Exercise prompt: Reproduce the financial crisis post word for word from "The day's most" to "a bit giddy.".

*** Opening Selected text ***

Thursday, September 19, 2013

Today in the Financial Crisis, Friday September 19, 2008

From James B. Stewart's New Yorker piece, The Eight Days:
Just before the U.S. markets opened, Paulson issued a statement reporting on the previous night’s meeting and launching a campaign for a “comprehensive approach” to resolve the crisis. He outlined a “troubled-asset relief program”—TARP—which would remove “illiquid assets that are weighing down our financial institutions and threatening our economy.” 

News of an insurance program for money-market funds and a comprehensive approach to the root causes of the crisis—no matter how ill defined—ignited a euphoric rally on Wall Street. The Dow Jones average rose four hundred points....

 ...On Friday afternoon, Paulson, in a teleconference with Geithner and other Fed and S.E.C. officials, said that it was time for President Bush to call the Chinese government in an effort to reassure it that, if it came to the aid of Morgan Stanley, it could count on U.S. government support. The Chinese were understandably cool to the prospect, since the China Investment Corporation, an arm of the government, had already made a $5.6-billion investment in Morgan Stanley in 2007, and had watched the value of its stake plunge in the ensuing financial turmoil....MUCH MORE
It had been two days since my heartfelt prayer:
"Lord, Just for Today (and maybe tomorrow) Give Me the Strength...
...to short gold and buy broad equity indexes."...
And as I mentioned in "Making Money the Jesse Livermore Way":
Since those bottoms Thursday morning the DJIA is up 1000 points, and here's a headline from MarketWatch: Gold tumbles most in 25 years after rescue plan.

How is this "...the Jesse Livermore Way"? Mr. Livermore was a master speculator, especially on the short side but he was sometimes wrong, often early....
The day's most distressing news: Mary Kate and Ashley Olsen were fighting.

The Dow Jones Industrials closed up 368.75 and I appear to have gotten a bit giddy.
Here's what we were posting:
(again we have multiple timestamps that I know are incorrect, who knows why)

4:11 a.m.
Bloggers Stunned by SEC Decree on Short Selling, Give Collective WTF?
6:58 a.m.
Making Money the Jesse Livermore Way
7:42 a.m. 
Hitler Gets a Margin Call
11:10 a.m.
Can Binge Drinking Save Social Security?
11:10
How Can You Think About Wall Street When Business Dispute Tearing Olsen Twins Apart?
11:10 a.m.
Bear Market Rally
Before I forget, I should remind myself: "It's Still a Bear Market"
Okay, I'll just visit "How Bad Can it Get: Stock Charts 1928-1932".
Alrighty. DJIA 11,340, up 320.
Barry Ritholtz might be thinking along the same lines (go for his charts, I'm just pasting the commentary):

Industrials: Biggest 2 day rally since 1929


...Classic Bear Market rally:...

...Best 2 day the Dow has seen since 1929 -- and how'd that work out for ya?Spoiler ahead!


A 29% rally, followed by an 86% sell off . . .
11:10 a.m.
Everything Rallies, Except For Yahoo* (and 129 of its friends on The List)
11:10 a.m.
Rabble Babble: Is Citigroup making a move for WaMu? Asset Sales? (C, WM)
5:26 p.m.
Six Must Reads on the Week of September 15-19 From MarketBeat
Pick your poison, The Wall Street Journal's David Gaffen is serving them up.

What happened?
One Week Later, a New World Order

I can't keep track of all this
The Bailout Bonanza Scorecard, Revisited...MORE
6:20 p.m.
Good Night and Good Luck (into the arms of morpheus)

It was  far too early to be getting giddy, as the truth of what had just happened came out, things were about to go really bad.

*** Closing Selected text ***
*** Opening Records supplied ***

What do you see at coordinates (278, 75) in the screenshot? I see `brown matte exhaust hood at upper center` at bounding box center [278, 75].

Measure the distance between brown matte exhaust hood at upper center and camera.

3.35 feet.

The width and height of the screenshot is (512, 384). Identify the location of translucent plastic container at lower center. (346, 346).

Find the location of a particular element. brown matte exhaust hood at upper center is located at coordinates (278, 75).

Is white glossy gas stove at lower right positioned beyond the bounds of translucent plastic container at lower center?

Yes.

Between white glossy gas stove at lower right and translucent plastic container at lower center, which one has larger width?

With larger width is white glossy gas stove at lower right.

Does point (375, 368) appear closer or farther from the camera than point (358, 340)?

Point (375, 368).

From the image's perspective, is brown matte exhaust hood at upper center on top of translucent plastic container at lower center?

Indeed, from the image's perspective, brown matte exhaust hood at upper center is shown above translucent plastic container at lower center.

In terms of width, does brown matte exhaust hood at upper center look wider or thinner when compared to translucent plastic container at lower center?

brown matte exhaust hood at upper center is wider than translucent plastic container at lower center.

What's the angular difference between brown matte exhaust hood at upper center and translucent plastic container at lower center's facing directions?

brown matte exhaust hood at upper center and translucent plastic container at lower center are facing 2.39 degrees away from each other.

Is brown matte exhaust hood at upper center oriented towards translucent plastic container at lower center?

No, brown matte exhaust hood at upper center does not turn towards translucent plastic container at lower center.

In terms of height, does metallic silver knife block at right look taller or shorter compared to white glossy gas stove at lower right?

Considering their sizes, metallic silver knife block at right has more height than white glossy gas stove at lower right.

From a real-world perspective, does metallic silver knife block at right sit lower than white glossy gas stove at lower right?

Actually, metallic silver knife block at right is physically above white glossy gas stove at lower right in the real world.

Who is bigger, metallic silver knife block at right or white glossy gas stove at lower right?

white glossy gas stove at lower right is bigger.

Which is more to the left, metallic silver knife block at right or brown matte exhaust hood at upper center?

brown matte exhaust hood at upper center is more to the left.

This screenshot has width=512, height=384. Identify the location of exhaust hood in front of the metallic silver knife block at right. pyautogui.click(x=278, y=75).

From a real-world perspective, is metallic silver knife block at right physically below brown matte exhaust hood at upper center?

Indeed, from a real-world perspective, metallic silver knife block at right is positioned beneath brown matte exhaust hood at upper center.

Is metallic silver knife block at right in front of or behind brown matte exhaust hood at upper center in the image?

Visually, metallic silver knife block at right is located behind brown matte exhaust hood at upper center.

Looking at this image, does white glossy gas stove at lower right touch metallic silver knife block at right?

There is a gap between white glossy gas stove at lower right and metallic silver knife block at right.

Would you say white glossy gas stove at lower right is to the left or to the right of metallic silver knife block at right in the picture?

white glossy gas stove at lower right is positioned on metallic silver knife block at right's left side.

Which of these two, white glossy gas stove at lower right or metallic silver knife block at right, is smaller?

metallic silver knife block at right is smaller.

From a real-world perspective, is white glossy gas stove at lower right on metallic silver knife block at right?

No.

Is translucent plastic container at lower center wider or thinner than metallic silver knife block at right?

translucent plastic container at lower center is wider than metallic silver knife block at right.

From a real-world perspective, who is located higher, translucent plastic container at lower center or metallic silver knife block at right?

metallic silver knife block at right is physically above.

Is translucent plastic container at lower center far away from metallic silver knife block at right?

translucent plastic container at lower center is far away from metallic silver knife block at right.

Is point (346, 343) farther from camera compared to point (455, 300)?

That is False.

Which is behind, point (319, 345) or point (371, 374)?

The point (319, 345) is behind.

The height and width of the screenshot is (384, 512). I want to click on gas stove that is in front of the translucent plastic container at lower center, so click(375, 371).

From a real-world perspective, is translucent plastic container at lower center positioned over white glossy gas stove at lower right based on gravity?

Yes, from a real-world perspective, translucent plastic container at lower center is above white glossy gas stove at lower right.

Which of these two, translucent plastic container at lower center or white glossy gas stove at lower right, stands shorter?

*** Closing Records supplied ***

Task response:
The day's most distressing news: Mary Kate and Ashley Olsen were fighting.

The Dow Jones Industrials closed up 368.75 and I appear to have gotten a bit giddy.